Diante da elevada quantidade de informações, inclusive market share por país, é certo que tenham ficado de fora desse artigo algumas de relevado interesse, o que faz com que a leitura do estudo completo torne-se extremamente importante para se entender e refletir sobre o mercado de marcas esportivas, no caso, uniformes, no futebol mundial.

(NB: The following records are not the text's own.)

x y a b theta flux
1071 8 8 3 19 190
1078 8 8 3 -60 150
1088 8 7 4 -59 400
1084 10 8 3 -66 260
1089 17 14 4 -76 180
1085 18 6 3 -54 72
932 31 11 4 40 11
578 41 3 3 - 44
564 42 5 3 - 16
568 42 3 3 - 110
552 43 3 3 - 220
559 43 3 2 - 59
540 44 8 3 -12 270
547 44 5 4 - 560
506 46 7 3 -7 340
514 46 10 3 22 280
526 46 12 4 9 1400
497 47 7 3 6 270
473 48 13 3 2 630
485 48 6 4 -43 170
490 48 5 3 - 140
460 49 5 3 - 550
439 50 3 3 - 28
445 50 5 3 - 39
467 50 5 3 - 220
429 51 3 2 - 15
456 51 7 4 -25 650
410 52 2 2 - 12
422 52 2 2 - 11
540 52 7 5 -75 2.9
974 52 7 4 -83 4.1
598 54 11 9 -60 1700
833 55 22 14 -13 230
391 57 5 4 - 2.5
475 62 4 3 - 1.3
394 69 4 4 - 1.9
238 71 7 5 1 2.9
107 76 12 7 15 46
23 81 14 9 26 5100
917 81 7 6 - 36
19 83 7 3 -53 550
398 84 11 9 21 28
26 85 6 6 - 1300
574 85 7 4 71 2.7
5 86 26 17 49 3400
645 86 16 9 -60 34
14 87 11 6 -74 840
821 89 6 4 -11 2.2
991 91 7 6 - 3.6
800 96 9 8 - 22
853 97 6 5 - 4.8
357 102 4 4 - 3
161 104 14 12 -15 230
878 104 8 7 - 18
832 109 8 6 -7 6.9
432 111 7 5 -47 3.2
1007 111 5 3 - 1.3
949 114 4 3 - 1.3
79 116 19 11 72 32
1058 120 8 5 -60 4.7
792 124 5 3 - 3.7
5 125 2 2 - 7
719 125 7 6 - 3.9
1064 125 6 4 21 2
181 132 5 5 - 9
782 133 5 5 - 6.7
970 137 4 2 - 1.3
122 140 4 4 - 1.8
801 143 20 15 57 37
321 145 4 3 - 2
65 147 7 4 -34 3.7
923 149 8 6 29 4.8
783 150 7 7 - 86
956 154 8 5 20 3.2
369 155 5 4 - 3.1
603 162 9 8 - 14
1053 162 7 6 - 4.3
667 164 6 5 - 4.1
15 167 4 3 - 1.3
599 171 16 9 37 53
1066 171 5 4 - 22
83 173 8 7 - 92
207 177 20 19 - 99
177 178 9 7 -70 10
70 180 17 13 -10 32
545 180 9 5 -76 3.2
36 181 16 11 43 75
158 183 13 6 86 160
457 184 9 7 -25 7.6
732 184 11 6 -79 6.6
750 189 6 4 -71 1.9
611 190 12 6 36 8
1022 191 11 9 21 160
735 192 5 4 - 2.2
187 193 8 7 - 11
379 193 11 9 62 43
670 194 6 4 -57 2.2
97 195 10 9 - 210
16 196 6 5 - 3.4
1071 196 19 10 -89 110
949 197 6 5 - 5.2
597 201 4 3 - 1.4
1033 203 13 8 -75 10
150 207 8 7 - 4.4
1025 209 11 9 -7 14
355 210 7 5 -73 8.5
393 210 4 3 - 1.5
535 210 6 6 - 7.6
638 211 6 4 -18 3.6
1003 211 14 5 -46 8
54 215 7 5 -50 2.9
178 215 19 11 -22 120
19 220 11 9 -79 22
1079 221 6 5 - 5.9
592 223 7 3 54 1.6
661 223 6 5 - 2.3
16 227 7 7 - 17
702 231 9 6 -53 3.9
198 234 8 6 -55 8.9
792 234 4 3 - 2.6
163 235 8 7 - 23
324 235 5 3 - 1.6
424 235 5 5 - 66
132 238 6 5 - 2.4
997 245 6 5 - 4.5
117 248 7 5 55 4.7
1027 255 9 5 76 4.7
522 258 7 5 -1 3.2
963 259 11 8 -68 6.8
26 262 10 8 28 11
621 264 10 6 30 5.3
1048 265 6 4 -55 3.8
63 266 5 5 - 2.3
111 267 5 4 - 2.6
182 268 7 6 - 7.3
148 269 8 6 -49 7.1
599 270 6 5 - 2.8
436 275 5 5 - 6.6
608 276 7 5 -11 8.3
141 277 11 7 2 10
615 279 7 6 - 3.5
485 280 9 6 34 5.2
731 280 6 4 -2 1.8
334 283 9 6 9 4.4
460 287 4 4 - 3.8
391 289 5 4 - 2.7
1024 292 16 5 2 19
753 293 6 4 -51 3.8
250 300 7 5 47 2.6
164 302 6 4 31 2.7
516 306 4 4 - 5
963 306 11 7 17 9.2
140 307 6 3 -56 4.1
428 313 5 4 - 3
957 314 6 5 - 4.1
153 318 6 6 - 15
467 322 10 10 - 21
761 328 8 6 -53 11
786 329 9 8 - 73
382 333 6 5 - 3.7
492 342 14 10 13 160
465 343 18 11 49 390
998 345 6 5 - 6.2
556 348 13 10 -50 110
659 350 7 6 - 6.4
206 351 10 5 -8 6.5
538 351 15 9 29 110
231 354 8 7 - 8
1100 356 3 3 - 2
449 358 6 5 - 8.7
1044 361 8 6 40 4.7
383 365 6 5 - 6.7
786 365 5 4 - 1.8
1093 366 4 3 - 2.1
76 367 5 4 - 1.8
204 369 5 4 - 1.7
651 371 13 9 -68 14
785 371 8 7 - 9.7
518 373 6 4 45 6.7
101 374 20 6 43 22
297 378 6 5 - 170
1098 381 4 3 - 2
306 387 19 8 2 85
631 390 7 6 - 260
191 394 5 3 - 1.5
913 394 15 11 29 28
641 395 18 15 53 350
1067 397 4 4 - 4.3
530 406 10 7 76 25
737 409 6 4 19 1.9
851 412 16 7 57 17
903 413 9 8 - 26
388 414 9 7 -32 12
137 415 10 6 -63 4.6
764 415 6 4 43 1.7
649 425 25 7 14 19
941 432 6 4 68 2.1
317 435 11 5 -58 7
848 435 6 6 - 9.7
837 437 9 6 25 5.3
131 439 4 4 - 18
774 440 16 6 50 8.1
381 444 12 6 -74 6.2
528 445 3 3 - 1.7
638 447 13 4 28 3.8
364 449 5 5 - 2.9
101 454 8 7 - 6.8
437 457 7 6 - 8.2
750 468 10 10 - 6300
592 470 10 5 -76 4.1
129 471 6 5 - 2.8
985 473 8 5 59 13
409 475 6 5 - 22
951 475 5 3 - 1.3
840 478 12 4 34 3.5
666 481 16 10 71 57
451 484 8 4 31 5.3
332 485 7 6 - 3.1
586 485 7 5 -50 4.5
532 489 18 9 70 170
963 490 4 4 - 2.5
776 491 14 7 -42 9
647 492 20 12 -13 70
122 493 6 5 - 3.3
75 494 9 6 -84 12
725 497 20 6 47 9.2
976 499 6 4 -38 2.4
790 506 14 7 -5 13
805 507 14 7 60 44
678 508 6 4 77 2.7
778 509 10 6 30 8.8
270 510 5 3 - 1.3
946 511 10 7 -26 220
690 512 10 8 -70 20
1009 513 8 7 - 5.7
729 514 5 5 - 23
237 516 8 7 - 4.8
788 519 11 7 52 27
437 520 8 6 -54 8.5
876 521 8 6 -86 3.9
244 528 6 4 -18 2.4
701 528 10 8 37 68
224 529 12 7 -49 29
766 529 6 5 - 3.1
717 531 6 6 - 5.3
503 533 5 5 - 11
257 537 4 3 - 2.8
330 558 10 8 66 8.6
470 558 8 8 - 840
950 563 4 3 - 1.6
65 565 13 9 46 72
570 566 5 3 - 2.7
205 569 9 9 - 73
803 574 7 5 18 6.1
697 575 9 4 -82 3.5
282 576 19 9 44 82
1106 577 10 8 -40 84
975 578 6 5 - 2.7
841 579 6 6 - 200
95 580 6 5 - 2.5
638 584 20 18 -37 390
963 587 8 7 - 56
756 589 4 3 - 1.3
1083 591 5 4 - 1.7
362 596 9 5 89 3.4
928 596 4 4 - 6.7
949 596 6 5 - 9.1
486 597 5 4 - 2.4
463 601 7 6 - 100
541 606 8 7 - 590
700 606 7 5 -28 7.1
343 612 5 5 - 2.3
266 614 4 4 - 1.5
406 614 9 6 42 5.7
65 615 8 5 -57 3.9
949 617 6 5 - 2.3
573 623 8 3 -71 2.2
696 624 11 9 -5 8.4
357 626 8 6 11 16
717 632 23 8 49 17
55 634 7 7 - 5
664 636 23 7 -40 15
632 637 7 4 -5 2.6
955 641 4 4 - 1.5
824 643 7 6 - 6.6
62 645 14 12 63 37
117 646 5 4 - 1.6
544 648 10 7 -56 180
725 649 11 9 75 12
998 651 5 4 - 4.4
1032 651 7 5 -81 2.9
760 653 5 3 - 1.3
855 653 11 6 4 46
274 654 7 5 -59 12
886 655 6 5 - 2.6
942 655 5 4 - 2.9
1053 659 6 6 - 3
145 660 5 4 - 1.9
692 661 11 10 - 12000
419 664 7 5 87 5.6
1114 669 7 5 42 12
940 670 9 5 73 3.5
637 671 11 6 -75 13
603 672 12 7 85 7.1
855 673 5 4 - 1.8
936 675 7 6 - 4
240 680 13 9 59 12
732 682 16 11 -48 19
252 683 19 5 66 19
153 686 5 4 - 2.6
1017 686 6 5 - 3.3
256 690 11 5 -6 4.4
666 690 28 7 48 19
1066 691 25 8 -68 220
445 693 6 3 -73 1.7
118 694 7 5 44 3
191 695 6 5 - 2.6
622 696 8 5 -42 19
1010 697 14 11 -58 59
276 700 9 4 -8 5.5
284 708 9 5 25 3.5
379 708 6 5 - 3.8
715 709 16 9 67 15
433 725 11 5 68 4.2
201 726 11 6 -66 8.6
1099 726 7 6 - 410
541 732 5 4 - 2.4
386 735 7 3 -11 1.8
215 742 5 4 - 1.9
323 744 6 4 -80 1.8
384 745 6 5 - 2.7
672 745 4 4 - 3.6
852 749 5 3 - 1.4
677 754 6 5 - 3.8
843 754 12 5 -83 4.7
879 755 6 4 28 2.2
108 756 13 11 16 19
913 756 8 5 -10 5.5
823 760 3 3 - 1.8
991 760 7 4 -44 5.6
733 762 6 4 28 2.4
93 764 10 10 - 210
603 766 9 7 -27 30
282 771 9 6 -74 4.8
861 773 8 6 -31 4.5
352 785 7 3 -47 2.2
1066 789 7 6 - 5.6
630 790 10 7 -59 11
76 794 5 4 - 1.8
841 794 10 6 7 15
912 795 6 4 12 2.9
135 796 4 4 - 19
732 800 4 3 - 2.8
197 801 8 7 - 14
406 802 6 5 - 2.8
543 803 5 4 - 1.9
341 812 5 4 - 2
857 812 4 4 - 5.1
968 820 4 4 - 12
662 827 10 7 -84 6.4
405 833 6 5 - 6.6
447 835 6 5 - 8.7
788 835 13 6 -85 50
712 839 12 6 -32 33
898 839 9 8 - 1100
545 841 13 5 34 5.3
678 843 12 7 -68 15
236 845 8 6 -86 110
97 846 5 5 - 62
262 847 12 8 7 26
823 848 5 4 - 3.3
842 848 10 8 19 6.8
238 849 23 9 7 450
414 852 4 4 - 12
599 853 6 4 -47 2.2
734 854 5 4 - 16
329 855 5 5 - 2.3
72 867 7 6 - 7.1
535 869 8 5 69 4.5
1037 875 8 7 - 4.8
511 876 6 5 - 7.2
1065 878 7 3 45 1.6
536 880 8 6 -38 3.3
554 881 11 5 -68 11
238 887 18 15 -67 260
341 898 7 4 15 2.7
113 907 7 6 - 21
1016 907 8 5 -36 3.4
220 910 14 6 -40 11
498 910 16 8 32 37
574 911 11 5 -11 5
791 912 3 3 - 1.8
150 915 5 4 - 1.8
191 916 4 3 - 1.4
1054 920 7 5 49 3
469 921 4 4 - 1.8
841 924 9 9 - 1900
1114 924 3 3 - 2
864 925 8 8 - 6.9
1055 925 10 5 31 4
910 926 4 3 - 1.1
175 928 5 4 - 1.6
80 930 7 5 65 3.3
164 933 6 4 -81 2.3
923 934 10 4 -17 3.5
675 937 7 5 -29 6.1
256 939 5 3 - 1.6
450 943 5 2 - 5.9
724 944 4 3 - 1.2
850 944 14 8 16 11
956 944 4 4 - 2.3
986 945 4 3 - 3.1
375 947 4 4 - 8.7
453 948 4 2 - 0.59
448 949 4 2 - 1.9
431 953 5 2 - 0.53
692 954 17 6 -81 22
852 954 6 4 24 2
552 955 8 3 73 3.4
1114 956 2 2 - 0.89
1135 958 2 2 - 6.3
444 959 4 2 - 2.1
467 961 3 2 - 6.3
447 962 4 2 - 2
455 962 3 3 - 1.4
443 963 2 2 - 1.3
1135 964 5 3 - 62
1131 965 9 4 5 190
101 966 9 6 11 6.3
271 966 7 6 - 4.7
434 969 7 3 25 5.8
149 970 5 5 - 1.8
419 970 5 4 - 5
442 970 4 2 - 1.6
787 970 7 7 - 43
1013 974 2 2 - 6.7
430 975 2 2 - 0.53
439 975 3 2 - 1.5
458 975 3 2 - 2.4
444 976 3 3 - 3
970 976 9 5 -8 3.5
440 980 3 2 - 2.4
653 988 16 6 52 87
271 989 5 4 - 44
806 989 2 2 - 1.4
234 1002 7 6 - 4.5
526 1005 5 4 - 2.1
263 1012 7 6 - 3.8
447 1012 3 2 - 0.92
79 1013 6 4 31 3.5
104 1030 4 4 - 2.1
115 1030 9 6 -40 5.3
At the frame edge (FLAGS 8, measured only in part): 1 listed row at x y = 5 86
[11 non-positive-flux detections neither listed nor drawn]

terça-feira, 1 de dezembro de 2020

Genuinamente Maradona

A vida e a morte de Diego Maradona nos colocam diante de uma situação bastante interessante pelo prisma de marketing e do próprio esporte.
Como um sujeito com a vida recheada de polêmicas envolvendo drogas, confusões e jogadas ilegais, entre outras, pode ser tão idolatrado?
Se formos analisar suas atitudes, chegaremos à conclusão que o craque argentino esteve longe daqueles personagens que recheiam filmes açucarados, contos de princesa ou mesmo de um modelo para os pais mostrarem aos filhos, ainda que sua humildade e valorização à amizade sejam dignos de registro.
Maradona nunca quis ser um personagem, embora tenha sido, as características que o compuseram foram sua irreverência, autenticidade e intensidade, as quais deixavam transparentes seus defeitos e falhas.
Chegamos assim numa discussão interessante para os que trabalham ou gostem de marketing.
Vemos por um lado várias marcas adotando o que chamamos no meio de storytelling, que vem a ser a narrativa de uma história, muitas vezes fantasiosas, sobre um produto ou serviço, de forma a atrair e reter a atenção do mercado, além de fortalecer o conceito e o posicionamento da marca.
Como exemplo, pegaremos a água mineral Fiji Water, vendida nos EUA, que é extraída de uma cratera vulcânica em Fiji, o que a posiciona como detentora de propriedades únicas que fazem bem à saúde. Seu preço equivale ao dobro do praticado pela concorrência, valor que é justificado pelos investimentos em melhorias na infraestrutura para a população do local. Em resumo, criaram um posicionamento de qualidade para a água – em tese, uma commodity – e dão ao consumidor outra boa razão para comprá-la: a ajuda humanitária.
No outro lado, temos as marcas que optam por explorar a realidade dos fatos e, dessa forma, ter uma relação mais direta e objetiva com seu público.
Ilustra bem essa forma de condução a marca Dove, cuja campanha “Real Beleza de Dove”, como o próprio nome já diz, enaltece o conceito de valorização da realidade, utilizando como modelos mulheres que fogem dos padrões habituais de beleza tão frequentes nos comerciais de cosméticos. Pesquisas da marca apontaram que 71% das mulheres e 67% das meninas gostariam que a mídia retratasse mulheres de aparência física diversa em termos de raça, idade, forma e tamanho.
E nesse ponto podemos fazer um paralelo com o jogador argentino, pois, provavelmente sua espontaneidade remeta todos nós a um processo de lembrança e aceitação sobre o quão imperfeitos somos, porém, por questões que não cabem ao marketing explicar, procuramos esconder e/ou disfarçar.
A discussão sobre qual dos conceitos é o melhor, equipara-se à que certamente inunda as redes sociais a respeito de quem é/foi melhor jogador.
Não há uma resposta conclusiva, visto depender de uma infinidade de variáveis e, ainda que todas pudessem ser contempladas, haveria o fator “opinativo”, na maioria das vezes tendencioso.